In early afternoon deals, both Frankfurt and Paris stocks flatlined, reversing earlier gains, but London pushed 0.4 percent higher approaching midday.
World oil prices retreated on fears over the effect on demand of the surge in new coronavirus infections, after rebounding sharply last week.
Central bank policymakers are battling soaring inflation that has largely been fuelled by runaway energy costs.
At the same time, however, many investors fear that the Omicron variant could throw the global recovery into jeopardy.
“Investors should expect stock markets to be volatile in remaining days of the week as central banks of massive economies like the United States, Europe, and England are expected to communicate their monetary policies,” said AvaTrade analyst Naeem Aslam.
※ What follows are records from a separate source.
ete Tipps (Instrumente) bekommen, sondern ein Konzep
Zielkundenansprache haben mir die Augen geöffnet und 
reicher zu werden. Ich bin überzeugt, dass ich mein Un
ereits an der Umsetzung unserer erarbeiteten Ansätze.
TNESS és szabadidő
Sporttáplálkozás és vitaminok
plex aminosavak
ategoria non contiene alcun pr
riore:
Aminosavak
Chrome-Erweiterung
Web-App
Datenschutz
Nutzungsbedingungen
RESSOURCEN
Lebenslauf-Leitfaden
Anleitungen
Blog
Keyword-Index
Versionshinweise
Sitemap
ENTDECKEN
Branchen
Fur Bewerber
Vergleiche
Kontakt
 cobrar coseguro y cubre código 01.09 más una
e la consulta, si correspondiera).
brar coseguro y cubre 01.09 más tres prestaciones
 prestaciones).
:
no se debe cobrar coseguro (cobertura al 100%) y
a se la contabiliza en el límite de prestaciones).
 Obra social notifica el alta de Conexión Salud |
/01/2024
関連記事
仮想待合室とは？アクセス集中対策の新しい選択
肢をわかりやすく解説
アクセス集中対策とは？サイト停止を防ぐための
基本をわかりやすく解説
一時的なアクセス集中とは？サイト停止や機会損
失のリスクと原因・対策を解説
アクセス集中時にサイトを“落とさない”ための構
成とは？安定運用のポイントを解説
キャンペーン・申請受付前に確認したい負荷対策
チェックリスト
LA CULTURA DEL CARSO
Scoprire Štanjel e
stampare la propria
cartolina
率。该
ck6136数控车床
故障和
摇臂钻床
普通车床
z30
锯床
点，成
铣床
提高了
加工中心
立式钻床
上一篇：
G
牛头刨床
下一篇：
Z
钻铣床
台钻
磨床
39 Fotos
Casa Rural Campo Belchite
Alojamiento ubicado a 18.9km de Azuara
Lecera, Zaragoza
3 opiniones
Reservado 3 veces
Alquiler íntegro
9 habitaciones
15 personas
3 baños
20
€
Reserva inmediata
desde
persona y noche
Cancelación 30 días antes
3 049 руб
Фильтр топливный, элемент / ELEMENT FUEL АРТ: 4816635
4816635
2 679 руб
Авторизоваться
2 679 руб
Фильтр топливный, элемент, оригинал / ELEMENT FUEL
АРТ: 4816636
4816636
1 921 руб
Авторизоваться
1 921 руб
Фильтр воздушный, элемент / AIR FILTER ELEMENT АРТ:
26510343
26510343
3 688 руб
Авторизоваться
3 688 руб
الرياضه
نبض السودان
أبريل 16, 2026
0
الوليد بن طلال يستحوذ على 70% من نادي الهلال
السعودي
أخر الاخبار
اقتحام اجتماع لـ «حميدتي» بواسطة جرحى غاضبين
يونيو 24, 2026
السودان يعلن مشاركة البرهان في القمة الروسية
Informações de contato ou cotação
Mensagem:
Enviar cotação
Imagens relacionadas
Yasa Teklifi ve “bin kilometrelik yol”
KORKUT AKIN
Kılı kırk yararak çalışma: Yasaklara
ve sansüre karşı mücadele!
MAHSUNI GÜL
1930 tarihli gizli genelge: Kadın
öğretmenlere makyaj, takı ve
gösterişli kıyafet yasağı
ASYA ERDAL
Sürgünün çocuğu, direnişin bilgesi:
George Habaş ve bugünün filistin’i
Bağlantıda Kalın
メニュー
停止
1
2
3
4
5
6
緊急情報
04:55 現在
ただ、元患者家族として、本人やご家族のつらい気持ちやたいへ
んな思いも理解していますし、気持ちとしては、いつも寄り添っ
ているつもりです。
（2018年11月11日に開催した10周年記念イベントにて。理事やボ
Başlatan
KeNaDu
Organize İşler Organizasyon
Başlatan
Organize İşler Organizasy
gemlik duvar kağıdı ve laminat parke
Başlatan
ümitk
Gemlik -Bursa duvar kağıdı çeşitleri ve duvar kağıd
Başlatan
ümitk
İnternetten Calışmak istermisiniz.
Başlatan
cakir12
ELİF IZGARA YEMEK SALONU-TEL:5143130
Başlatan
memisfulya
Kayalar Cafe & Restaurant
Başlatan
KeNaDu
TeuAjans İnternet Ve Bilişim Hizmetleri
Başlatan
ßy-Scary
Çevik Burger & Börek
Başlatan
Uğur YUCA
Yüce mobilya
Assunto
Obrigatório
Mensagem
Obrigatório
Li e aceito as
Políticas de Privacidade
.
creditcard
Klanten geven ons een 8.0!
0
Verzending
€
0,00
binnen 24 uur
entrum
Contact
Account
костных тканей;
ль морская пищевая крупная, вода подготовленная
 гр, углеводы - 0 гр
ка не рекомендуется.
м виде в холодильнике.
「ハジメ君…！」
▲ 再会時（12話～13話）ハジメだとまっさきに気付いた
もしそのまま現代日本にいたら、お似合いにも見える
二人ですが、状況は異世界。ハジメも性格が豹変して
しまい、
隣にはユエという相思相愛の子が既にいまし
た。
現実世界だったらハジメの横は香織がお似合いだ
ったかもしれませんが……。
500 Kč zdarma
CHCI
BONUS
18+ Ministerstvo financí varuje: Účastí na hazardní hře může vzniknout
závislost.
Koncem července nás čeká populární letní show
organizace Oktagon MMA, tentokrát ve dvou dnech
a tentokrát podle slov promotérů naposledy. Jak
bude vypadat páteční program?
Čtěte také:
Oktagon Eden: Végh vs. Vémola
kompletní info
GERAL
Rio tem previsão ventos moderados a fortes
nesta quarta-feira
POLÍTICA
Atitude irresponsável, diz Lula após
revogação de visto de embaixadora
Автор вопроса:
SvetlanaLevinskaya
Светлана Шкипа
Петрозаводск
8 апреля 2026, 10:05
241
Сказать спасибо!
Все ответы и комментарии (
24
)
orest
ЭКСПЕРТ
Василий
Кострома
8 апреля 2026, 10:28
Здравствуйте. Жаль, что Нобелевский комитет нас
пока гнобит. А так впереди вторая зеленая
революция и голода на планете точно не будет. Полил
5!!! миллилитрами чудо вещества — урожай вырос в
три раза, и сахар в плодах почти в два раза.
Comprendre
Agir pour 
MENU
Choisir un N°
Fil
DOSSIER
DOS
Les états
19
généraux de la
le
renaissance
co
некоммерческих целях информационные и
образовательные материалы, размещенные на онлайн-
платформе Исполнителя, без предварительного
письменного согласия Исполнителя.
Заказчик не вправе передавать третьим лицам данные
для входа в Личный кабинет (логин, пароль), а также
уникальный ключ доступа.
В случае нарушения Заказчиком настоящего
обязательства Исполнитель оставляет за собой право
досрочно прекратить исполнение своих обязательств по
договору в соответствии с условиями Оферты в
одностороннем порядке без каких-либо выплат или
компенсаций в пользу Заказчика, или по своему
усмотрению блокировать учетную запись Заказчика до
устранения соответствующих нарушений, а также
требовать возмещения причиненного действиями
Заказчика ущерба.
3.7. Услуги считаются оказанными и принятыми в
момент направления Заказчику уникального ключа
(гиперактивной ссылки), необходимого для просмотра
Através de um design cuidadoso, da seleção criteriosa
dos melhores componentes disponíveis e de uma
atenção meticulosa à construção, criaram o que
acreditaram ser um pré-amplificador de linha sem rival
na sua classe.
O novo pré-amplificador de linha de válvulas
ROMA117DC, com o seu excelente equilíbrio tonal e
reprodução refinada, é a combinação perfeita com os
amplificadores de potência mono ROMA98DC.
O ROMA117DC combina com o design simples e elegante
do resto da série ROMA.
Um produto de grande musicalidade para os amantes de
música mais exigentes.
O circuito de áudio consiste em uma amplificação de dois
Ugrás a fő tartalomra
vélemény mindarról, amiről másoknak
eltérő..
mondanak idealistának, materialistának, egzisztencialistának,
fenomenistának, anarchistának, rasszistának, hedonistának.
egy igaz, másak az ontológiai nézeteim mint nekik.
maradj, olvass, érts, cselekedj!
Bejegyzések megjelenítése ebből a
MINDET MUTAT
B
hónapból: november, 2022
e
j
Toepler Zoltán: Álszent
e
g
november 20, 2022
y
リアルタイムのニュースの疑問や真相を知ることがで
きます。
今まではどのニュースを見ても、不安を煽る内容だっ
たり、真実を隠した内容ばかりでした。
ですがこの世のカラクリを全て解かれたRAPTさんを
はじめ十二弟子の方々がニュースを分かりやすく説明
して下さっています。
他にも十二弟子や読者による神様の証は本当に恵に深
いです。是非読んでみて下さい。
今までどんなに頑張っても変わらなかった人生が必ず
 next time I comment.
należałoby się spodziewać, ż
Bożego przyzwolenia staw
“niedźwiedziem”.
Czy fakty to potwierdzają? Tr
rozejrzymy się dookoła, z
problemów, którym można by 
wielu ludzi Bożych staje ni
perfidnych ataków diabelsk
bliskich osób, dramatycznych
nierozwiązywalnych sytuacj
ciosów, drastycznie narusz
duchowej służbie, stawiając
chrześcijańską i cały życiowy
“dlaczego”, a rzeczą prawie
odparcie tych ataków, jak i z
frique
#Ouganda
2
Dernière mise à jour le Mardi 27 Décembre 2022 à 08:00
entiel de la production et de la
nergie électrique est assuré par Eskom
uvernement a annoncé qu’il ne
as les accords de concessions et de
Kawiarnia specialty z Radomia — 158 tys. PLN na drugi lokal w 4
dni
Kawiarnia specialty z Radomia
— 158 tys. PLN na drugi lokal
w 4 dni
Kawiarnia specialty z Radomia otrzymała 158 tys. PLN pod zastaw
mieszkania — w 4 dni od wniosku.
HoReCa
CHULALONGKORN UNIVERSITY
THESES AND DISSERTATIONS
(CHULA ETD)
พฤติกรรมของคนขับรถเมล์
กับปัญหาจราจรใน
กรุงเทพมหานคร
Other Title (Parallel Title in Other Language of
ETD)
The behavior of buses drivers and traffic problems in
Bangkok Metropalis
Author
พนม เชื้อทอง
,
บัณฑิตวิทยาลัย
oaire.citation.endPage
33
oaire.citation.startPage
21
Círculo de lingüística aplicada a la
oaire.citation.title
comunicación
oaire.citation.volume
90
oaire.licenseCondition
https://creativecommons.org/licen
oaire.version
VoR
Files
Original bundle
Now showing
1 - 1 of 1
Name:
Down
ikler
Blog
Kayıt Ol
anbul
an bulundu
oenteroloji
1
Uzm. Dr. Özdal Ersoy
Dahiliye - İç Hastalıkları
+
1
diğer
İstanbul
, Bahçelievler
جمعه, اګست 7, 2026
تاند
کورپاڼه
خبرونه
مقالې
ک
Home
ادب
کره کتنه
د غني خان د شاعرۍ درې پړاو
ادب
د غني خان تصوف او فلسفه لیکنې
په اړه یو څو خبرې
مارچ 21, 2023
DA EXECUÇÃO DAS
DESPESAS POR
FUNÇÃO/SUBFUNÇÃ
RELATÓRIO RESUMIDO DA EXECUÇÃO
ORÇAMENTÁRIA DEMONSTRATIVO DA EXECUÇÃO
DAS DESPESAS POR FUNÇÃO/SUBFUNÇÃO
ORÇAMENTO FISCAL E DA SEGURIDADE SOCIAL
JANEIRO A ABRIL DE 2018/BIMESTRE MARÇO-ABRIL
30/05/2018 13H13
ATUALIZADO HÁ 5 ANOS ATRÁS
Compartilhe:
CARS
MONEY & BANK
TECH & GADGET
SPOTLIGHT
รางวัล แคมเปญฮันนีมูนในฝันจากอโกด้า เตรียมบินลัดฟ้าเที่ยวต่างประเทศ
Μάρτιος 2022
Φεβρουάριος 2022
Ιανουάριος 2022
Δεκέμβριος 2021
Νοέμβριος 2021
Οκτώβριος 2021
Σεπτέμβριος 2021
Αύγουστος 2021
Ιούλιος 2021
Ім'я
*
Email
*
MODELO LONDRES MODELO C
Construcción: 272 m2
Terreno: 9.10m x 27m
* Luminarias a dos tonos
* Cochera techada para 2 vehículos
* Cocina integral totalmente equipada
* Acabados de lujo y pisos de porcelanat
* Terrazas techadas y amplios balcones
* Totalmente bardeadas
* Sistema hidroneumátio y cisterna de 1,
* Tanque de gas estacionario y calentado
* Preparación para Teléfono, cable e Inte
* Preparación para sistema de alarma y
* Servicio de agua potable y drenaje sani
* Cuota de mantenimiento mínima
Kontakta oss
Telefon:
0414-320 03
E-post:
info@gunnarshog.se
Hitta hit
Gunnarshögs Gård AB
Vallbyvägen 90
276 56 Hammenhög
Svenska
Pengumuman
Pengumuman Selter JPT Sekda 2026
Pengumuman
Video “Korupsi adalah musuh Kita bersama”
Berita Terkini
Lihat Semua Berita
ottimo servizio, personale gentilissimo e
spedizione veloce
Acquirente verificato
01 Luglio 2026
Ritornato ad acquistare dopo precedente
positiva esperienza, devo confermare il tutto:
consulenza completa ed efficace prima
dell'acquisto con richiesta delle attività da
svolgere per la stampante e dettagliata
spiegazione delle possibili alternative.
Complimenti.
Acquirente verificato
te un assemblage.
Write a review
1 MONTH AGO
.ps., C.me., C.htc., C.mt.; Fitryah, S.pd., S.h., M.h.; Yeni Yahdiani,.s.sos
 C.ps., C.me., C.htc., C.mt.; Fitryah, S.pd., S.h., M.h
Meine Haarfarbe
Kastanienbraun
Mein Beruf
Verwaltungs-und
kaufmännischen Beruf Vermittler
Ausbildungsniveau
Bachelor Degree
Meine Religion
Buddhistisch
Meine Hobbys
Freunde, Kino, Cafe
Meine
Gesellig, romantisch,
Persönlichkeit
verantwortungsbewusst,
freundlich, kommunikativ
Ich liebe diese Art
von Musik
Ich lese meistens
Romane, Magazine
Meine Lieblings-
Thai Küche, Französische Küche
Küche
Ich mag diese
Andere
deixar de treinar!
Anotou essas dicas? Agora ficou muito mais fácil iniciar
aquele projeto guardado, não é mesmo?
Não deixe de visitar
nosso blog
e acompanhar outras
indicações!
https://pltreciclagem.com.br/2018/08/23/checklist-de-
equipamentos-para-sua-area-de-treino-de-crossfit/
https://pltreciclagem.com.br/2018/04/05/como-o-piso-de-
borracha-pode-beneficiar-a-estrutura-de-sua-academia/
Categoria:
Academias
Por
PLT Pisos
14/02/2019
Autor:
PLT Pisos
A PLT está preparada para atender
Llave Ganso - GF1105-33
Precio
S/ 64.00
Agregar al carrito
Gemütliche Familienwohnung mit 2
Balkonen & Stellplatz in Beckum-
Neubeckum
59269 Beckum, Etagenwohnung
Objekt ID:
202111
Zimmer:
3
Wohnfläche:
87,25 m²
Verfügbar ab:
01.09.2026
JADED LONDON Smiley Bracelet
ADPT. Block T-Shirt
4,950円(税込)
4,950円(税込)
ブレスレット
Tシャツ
Asian shares fell as investors eyed the Omicron coronavirus variant and woes in the Chinese property market. Hong Kong and Shanghai both closed with losses, dragged down by continued woes in the Chinese housing market sparked by the spectacular fall from grace of property giant Evergrande. Developer Shimao became the latest firm to be pulled into the dragnet yesterday as its share price plunged to its lowest level in a decade.
And the decision by Chinese start-up SenseTime to postpone a $767 million initial public offering in Hong Kong also spooked markets, highlighting the risks investors face from competing sanctions as relations between Washington and Beijing sour.